__How to complete this task__
Pick out the lines below that contain the string "Page" and copy them all.

__Data supplied__

• • • •

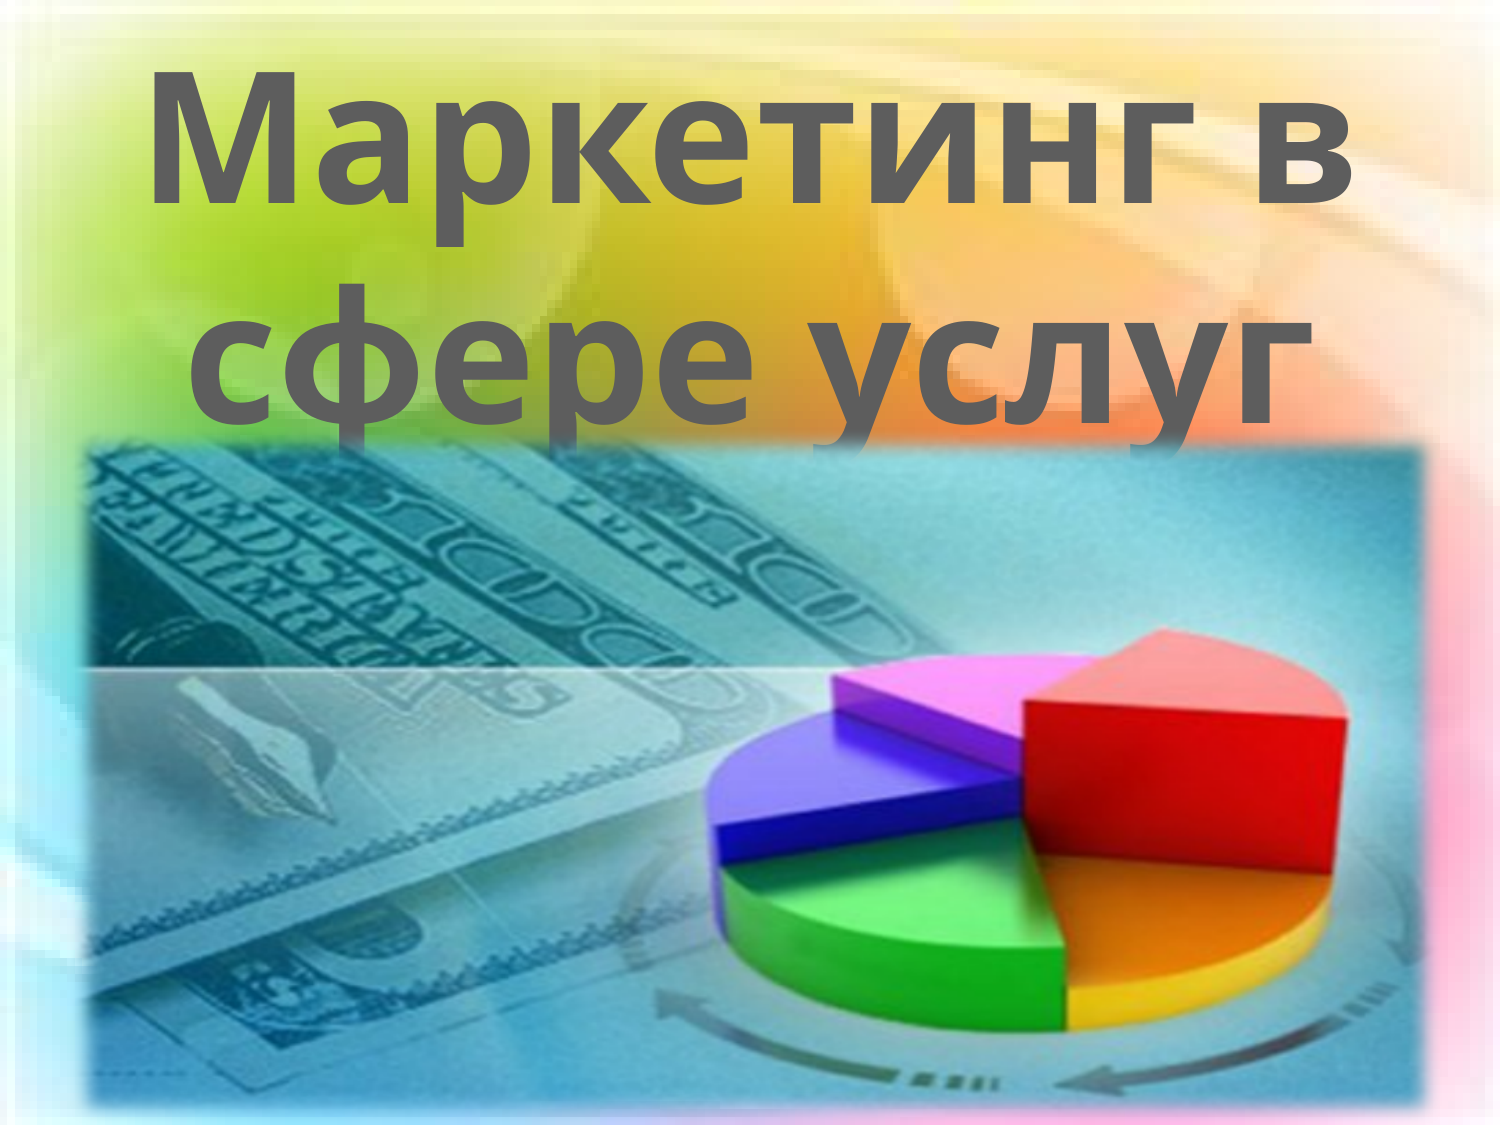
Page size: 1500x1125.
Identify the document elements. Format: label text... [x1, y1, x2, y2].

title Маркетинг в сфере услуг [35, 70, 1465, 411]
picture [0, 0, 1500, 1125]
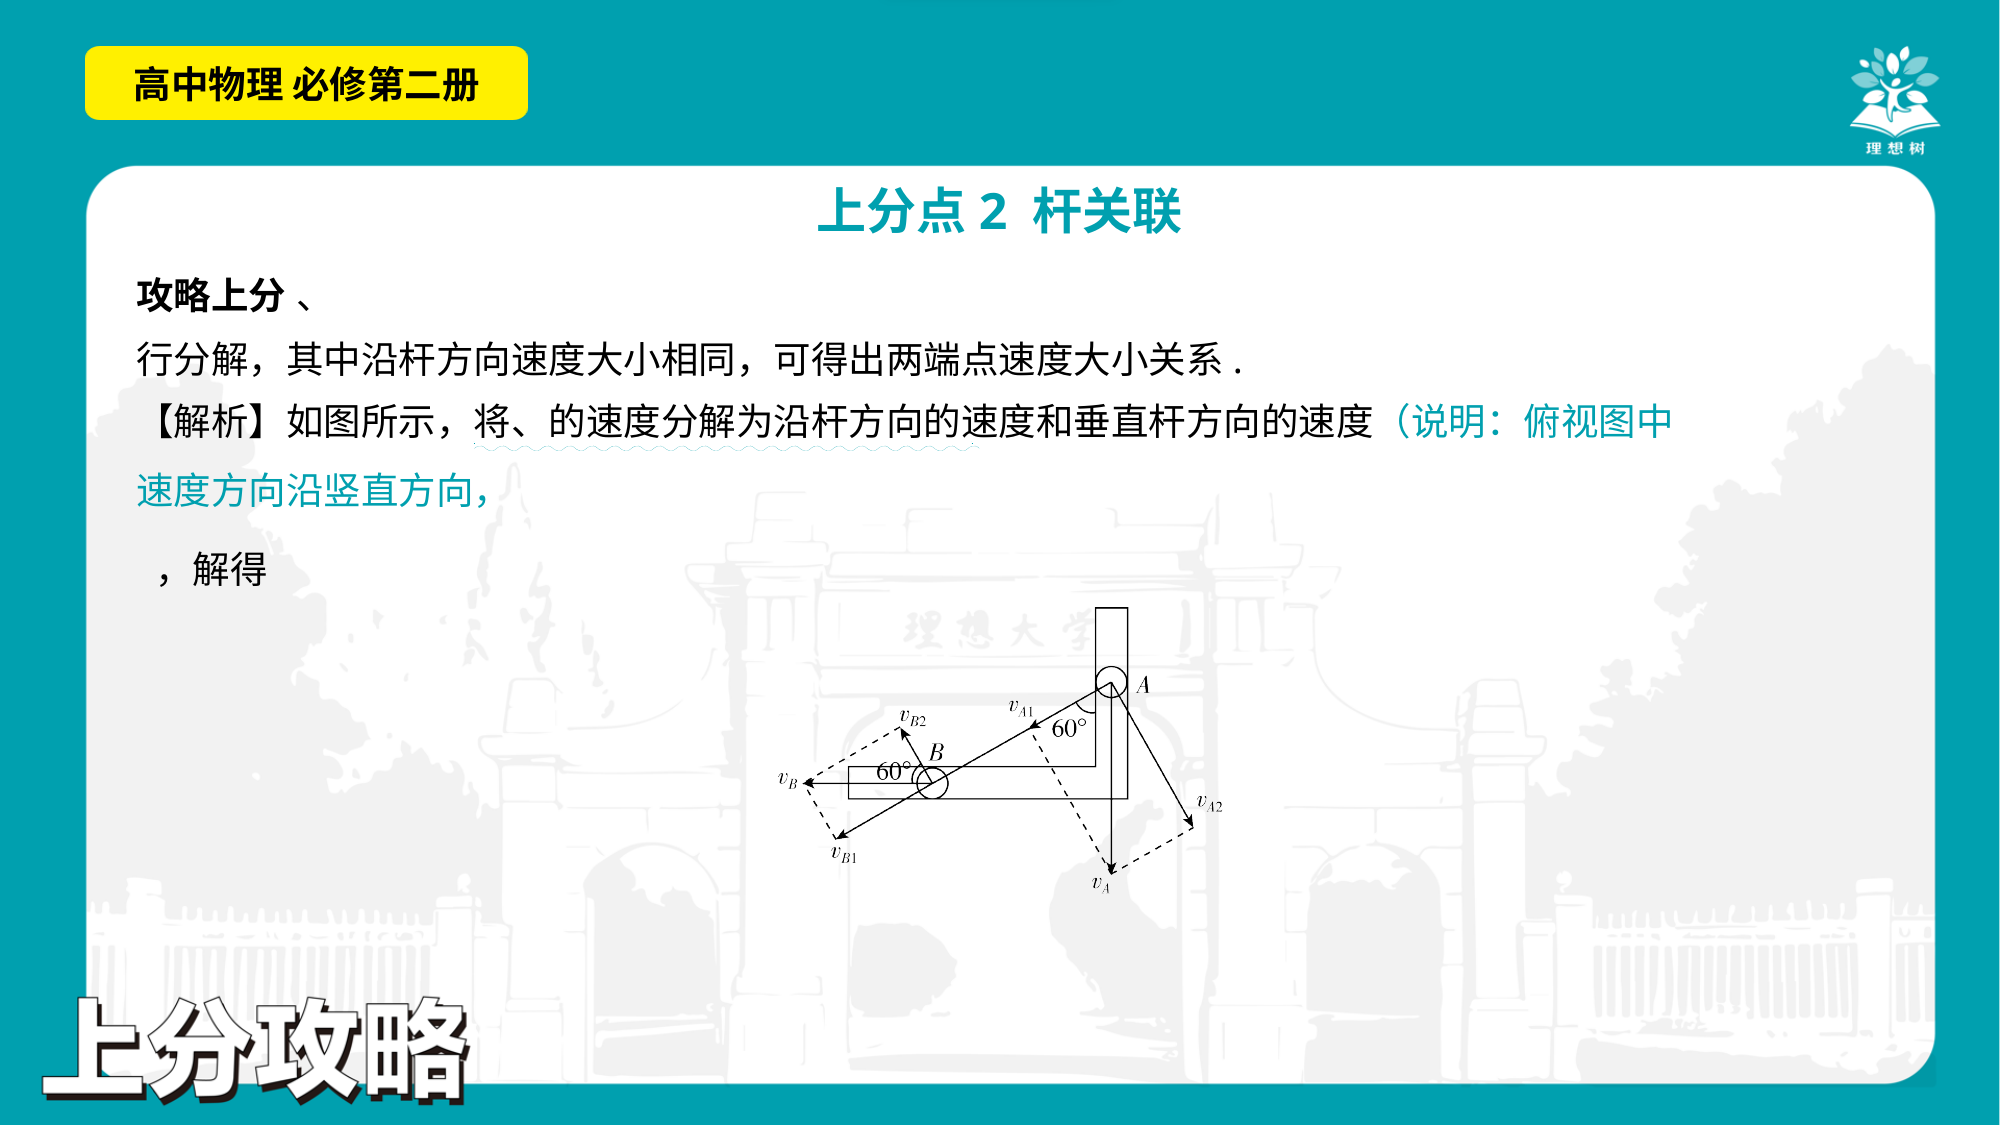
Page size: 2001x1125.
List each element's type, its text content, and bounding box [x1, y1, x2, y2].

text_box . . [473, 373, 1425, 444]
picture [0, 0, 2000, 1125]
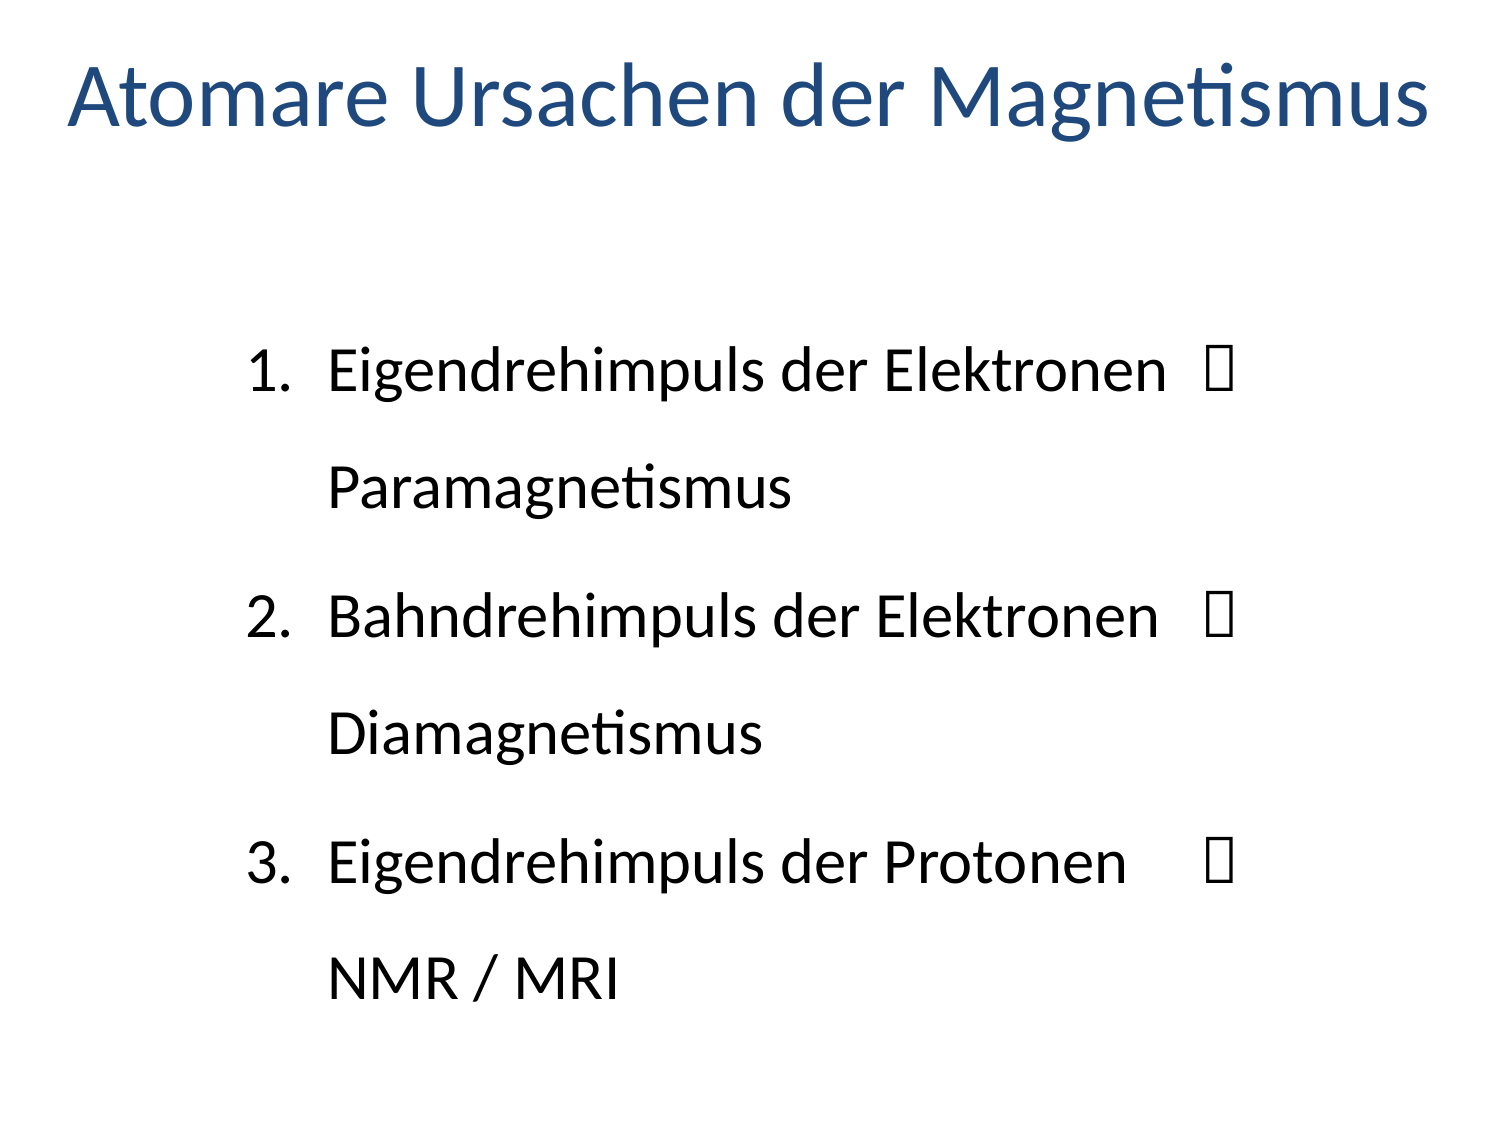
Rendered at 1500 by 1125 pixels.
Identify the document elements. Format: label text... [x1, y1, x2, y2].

• • • •

__Task result__
Page size: 1500x1125.
Page size: 2001x1125.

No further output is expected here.